Schöne Pflanzen und klares Wasser ...

Schöne Pflanzen und klares Wasser brauchen eine gute Pflege.

Doch erst hier beginnt die Arbeit, denn ein Teich bedarf Pflege. Wer seinen Teich den Witterungen überlässt, wird schnell grünes und verdrecktes Wasser vorfinden. In das Wasser fallen nämlich Pollen, Blätter und andere Dinge. Reste von Pflanzen und Fischkot lagern sich ebenso schnell ab wie andere organische Materialien. Diese Rückstände können dem Wasser den wertvollen Sauerstoff entziehen. Erkennbar sind die Rückstände und Algen meist an der Farbe des Wasser (trüb grün) und an den Bodenbelägen, die wie ein Filzteppich über der schwarzen Folie liegen. Dieser grüne Teppich wird übrigens Mulch bzw. Mulchschicht genannt.

Die Ablagerungen sind gut erkennbar. Gegen sie helfen Teichschlammsauger. Diese Geräte erlauben die Reinigung ohne, dass das Wasser gewechselt werden muss. Doch die Geräte sollten mit Bedacht eingesetzt werden, denn nach einer mangelhaften Säuberung können überschüssige Nährstoffe das Gleichgewicht des Teichwassers angreifen.

Wer seinen Teich kennt, gewinnt!

Die Reinigung des Teiches sollte durchgeführt werden, wenn es noch nicht so warm ist wie zum Beispiel am Frühlingsanfang. In dieser Zeit können gute Ergebnisse bei der Reinigung erzielt werden. Sobald die Temperatur über 10° Celsius steigt, werden Phosphate im Schlamm des Teichbodens frei, welche das Pflanzenwachstum fördern. Dies ist gut für erwünschte Pflanzen. Unerwünschte Pflanzen nehmen sich leider ihren Teil und gedeihen prächtig. Algen wie Fadenalgen gehören da wohl eher in die zweite Kategorie. Die Nährstoffe, die nicht verbraucht werden, können eine Ursache für die Entstehung giftiger Stoffe im Wasser sein.

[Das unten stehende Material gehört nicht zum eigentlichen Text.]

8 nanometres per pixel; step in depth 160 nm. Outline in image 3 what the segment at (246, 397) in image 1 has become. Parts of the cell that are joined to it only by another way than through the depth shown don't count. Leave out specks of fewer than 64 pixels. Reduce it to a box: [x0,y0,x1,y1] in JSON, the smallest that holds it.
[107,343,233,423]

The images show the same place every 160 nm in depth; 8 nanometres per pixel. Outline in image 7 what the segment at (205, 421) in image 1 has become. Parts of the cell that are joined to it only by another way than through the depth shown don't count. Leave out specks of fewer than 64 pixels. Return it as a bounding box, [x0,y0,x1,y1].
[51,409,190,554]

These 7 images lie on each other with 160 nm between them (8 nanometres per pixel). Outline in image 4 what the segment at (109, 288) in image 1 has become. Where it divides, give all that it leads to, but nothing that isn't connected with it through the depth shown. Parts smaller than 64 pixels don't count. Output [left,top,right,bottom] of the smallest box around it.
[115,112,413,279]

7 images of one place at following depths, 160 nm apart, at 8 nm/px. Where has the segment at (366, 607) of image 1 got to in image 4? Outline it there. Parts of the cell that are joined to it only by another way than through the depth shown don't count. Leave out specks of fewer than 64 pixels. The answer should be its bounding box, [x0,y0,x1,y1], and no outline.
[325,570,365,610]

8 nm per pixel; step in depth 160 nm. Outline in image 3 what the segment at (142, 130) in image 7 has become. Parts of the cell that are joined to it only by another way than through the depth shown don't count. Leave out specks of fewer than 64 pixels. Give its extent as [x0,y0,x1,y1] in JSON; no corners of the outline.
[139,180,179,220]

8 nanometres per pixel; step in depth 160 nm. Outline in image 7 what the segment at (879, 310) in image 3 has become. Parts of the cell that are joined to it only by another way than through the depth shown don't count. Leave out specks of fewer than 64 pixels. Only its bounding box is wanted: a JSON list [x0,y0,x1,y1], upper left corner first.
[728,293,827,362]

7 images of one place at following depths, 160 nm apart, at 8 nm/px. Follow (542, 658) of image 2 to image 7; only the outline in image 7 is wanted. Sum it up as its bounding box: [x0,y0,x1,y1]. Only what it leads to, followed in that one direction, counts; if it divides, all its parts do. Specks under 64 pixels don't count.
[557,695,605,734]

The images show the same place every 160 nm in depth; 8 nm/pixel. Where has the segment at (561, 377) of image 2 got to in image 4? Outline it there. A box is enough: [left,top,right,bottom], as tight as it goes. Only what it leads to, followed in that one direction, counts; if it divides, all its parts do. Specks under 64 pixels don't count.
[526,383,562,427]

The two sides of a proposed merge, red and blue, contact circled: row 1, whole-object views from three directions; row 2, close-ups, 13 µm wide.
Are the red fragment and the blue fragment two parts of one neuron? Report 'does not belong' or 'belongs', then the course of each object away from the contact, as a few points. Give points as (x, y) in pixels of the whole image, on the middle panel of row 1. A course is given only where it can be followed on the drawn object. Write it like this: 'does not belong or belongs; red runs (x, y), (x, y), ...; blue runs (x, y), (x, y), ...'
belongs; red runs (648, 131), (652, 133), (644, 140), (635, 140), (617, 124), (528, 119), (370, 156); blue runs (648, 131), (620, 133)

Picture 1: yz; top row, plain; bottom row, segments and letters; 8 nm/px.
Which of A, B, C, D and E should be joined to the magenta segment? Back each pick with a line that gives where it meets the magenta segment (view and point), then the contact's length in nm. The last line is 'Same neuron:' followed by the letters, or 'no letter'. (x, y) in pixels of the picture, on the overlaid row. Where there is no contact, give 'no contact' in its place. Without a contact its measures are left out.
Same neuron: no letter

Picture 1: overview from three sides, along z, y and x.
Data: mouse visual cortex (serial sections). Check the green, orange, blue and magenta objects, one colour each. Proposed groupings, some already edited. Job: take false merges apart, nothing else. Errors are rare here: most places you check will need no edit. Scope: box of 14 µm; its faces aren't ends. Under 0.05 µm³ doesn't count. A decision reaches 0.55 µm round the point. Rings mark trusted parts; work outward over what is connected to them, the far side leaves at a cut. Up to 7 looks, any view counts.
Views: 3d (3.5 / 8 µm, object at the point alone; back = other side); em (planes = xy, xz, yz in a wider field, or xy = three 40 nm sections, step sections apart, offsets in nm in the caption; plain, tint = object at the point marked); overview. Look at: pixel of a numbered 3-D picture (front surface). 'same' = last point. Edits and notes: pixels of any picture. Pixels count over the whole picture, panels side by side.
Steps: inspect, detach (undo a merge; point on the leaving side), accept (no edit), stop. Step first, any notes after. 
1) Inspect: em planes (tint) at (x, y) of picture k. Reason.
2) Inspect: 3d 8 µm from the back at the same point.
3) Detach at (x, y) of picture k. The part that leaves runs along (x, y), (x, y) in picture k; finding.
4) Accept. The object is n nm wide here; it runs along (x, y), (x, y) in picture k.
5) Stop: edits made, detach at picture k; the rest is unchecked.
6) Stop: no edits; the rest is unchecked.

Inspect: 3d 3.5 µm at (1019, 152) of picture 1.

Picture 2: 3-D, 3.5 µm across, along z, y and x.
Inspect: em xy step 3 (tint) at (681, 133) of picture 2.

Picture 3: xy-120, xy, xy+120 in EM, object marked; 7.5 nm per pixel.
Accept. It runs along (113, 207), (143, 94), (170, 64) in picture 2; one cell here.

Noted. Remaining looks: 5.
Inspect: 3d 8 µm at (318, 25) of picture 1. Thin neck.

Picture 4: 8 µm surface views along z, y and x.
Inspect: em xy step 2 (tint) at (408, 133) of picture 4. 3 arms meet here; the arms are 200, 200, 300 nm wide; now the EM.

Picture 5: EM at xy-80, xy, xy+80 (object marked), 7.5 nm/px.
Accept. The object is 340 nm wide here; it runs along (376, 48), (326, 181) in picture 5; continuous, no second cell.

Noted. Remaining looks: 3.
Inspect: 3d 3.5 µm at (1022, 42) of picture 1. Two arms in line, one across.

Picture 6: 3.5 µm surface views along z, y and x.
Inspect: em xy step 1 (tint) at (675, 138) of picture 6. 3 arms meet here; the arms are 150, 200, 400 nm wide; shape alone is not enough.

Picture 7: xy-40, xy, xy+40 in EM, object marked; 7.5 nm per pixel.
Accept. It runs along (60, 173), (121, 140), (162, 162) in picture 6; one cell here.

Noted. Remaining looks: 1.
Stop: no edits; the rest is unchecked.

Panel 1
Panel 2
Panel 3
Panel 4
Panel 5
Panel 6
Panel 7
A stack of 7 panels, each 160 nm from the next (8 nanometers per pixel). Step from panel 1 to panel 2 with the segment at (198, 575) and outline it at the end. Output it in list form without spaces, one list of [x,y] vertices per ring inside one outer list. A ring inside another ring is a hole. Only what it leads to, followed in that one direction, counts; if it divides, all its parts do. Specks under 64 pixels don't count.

Dadurch verändert sich die Wasserzusammensetzung was allen Teichbewohnern schadet. Gute Teichschlammsauger helfen.

Teichschlammsauger besitzen in der Regel einen elektrischen Motor. Dieser sollte nicht in das Wasser fallen! Das Absaugen des Schlammes sollte an den Seiten beginnen. Um Fische, Pflanzen und andere Bewohner wie Schnecken nicht zu verletzen, sollten Bürsten und schonende Aufsätze verwendet werden. Von den Seiten des Teiches geht es weiter in das Zentrum des Gartengewässers. Sollte dieses etwas tiefer sein, so helfen Teleskopstangen. 

Behälter oder Ablaufschlauch?

Zurzeit existieren zwei Arten von Teichsaugern. Es gibt Teichschlammsauger mit Aufnahmebehälter und Teichschlammsauger mit Ablaufschlauch bzw. 2-Kammer-System. Beide besitzen ihre Vorteile.

Teichschlammsauger mit Aufnahmebehälter – Bei diesem Sauger wird der abgesaugte Schlamm in einem externen Behälter gesammelt. Dies kann sehr praktisch sein, führt aber auch zu Unterbrechungen. Sollte der Behälter voll sein, so muss er gelehrt werden. Wer dies schon vom Rasenmähen gewöhnt ist, ist mit diesem Sauger gut bedient.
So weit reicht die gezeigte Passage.